WHAT THE EXERCISE ASKS. Transcribe the records below exactly as they appear, starting at the first line and ending at the line that contains "17: (656, 151)", with both of those lines included.

TASK INPUTS.
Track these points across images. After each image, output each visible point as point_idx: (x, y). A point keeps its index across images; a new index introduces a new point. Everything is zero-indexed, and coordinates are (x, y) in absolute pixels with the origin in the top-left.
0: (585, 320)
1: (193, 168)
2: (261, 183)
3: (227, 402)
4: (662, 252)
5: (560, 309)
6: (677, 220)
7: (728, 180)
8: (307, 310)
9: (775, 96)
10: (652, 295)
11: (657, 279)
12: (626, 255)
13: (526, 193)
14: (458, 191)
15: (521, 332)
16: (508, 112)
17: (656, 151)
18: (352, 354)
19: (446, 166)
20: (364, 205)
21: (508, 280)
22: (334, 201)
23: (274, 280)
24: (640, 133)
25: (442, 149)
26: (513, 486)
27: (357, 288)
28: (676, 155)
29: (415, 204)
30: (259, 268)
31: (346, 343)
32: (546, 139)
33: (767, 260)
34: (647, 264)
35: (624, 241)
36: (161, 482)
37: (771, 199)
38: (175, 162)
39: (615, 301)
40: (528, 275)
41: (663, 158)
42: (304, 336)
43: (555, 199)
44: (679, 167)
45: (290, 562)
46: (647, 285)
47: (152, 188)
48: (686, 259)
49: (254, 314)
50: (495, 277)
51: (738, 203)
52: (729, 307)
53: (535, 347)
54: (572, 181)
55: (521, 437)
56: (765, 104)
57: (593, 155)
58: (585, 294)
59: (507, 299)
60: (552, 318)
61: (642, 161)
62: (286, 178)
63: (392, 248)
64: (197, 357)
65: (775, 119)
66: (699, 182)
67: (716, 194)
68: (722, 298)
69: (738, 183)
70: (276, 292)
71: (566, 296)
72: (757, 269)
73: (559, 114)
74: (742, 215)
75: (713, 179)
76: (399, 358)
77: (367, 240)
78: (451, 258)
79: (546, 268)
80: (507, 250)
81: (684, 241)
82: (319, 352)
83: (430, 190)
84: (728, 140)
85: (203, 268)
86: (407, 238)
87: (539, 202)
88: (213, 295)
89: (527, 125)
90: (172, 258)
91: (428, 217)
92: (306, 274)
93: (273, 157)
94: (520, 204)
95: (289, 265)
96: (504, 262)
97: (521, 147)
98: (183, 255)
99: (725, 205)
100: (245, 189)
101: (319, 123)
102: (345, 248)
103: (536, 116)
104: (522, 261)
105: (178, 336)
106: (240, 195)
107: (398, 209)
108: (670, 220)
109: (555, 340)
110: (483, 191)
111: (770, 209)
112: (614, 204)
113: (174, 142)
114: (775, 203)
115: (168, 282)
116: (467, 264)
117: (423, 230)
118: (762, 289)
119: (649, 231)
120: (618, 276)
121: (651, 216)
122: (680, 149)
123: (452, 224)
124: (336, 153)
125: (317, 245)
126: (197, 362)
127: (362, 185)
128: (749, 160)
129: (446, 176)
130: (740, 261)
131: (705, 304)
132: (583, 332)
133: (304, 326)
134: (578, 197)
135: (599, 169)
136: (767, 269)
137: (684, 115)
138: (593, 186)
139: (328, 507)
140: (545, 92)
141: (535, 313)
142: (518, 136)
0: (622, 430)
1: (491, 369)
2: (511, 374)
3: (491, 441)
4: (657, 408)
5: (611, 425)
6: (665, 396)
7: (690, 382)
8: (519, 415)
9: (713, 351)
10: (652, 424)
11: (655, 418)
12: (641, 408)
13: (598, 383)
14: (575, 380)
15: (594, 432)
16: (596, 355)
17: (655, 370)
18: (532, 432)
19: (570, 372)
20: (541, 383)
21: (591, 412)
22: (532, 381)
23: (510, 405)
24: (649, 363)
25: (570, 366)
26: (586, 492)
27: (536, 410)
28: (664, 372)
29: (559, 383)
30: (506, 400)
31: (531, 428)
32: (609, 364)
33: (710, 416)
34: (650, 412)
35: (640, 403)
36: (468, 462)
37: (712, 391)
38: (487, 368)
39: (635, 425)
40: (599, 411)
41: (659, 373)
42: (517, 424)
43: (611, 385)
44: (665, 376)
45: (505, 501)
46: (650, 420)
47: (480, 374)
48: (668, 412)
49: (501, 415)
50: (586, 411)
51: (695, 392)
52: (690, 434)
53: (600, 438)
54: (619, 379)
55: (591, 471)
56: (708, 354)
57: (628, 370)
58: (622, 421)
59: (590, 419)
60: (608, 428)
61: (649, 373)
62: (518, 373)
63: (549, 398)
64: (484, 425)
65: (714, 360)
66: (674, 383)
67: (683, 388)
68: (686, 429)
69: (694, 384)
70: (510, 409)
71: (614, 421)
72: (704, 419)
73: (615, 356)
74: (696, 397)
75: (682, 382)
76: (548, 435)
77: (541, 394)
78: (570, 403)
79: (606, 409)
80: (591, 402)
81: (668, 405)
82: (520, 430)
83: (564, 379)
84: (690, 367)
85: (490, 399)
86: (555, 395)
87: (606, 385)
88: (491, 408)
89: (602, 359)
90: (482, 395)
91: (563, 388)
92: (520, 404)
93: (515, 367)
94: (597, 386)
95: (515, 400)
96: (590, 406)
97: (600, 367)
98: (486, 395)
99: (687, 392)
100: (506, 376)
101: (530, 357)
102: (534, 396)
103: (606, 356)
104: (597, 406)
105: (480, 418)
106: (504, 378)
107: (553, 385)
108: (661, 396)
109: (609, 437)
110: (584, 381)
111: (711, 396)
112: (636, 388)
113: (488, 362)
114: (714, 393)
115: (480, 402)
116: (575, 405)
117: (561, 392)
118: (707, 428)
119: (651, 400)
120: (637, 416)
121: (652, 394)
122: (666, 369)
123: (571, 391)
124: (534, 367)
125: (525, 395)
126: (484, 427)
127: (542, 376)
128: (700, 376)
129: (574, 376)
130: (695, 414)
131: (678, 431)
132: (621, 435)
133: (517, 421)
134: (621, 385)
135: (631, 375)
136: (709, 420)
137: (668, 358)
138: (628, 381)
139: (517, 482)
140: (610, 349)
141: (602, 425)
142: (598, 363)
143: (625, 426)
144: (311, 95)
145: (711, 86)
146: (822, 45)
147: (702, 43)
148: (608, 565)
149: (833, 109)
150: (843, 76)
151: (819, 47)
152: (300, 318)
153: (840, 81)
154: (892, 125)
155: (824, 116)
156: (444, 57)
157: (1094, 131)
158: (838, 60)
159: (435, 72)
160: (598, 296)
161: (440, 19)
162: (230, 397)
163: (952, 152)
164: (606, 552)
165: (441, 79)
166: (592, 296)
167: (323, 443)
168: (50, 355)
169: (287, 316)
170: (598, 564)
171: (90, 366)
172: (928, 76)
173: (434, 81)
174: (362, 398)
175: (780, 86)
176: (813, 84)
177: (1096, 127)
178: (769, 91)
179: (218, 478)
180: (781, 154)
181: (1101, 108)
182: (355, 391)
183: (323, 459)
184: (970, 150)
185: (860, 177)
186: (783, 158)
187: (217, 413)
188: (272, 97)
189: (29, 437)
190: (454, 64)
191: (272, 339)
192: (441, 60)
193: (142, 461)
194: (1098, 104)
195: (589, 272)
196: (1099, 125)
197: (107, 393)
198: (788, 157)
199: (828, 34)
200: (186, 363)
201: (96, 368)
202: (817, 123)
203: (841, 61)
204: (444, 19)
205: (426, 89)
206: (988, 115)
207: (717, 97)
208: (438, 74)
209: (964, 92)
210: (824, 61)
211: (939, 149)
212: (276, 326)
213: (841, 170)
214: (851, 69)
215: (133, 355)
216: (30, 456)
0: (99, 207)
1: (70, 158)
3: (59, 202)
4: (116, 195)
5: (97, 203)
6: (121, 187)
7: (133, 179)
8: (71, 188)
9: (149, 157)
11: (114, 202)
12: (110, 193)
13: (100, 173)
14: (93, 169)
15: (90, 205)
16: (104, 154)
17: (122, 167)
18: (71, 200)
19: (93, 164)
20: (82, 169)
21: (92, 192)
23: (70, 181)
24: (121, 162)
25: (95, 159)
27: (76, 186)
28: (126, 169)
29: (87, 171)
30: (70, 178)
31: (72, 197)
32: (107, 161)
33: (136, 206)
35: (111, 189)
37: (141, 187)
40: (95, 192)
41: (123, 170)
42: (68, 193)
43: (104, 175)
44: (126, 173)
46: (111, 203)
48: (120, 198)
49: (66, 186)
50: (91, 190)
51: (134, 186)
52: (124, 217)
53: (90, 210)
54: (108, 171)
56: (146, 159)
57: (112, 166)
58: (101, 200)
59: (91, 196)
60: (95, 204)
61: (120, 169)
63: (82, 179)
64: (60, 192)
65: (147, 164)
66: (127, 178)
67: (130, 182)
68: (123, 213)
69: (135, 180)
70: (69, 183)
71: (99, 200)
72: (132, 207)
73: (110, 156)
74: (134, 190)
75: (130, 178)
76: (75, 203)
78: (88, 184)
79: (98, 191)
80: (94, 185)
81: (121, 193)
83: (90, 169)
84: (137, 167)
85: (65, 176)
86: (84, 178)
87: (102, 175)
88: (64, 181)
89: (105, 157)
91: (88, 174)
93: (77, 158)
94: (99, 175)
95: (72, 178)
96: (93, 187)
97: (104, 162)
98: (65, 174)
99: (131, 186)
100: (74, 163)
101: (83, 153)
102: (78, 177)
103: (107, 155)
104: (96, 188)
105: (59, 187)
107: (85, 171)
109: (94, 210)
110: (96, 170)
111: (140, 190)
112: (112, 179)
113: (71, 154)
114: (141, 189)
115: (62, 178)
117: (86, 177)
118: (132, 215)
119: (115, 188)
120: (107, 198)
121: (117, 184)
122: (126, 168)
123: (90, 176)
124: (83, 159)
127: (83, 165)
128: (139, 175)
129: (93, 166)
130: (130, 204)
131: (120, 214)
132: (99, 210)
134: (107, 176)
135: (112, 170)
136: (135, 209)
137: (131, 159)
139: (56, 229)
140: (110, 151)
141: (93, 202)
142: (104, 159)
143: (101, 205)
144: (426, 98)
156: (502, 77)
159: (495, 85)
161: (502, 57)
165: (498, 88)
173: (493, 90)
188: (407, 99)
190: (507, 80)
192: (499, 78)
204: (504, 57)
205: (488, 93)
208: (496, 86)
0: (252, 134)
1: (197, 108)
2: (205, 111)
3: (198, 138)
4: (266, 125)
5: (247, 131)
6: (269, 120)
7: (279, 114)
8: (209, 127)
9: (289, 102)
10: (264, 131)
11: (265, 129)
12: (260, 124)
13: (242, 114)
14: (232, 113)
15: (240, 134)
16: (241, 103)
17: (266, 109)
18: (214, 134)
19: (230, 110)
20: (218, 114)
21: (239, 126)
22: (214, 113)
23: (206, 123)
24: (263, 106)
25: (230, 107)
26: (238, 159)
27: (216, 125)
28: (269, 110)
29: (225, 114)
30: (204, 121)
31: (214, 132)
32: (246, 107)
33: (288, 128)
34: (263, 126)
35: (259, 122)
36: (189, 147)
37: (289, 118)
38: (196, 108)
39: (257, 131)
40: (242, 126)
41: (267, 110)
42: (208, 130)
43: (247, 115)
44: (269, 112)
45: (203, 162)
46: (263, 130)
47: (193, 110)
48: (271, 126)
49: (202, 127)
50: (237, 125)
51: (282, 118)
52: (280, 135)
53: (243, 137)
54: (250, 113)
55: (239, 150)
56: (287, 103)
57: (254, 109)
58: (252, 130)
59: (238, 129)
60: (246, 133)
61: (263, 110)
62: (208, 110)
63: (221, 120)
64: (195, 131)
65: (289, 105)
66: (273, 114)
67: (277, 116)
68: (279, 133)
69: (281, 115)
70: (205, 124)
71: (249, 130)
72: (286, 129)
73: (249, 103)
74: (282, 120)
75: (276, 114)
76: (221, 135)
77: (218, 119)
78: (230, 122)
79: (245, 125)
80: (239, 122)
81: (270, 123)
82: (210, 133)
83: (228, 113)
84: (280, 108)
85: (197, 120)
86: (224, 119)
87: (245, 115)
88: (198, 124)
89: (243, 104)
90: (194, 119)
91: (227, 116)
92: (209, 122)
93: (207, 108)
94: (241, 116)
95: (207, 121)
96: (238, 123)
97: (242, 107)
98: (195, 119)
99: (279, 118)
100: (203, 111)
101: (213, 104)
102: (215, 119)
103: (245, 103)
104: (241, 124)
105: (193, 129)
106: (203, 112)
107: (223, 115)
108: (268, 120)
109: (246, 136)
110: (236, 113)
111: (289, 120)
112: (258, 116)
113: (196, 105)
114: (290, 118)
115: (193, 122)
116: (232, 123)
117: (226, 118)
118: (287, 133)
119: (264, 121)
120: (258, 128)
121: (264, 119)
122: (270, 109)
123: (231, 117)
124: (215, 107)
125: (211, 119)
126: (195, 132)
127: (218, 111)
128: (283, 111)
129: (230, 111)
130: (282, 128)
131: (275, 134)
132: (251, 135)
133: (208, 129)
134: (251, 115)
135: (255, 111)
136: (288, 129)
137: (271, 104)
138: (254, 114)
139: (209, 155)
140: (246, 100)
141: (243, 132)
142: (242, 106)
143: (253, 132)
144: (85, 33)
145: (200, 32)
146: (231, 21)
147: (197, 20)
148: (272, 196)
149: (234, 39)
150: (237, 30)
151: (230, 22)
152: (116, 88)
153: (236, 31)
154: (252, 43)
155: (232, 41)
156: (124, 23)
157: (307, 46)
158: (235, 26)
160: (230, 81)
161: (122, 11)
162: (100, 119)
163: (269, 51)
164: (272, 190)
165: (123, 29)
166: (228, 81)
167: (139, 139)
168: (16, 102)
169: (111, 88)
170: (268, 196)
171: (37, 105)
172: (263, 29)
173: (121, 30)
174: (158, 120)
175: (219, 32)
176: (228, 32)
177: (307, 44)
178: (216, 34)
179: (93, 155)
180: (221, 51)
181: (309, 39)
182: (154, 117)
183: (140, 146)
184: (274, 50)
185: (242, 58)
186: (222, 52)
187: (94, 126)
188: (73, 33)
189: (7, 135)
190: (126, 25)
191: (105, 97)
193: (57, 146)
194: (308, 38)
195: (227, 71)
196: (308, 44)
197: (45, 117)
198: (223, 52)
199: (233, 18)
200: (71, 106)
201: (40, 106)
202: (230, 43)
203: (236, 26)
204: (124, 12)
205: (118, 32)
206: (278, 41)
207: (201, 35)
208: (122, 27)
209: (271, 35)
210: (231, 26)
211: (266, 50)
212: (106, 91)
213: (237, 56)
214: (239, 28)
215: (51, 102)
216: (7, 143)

RESPONSE AREA.
Track these points across images. After each image, output each visible point as point_idx: (x, y). A point keeps its index across images; a new index introduces a new point. Everything is zero-indexed, and coordinates are (x, y) in absolute pixels with the origin in the top-left.
0: (585, 320)
1: (193, 168)
2: (261, 183)
3: (227, 402)
4: (662, 252)
5: (560, 309)
6: (677, 220)
7: (728, 180)
8: (307, 310)
9: (775, 96)
10: (652, 295)
11: (657, 279)
12: (626, 255)
13: (526, 193)
14: (458, 191)
15: (521, 332)
16: (508, 112)
17: (656, 151)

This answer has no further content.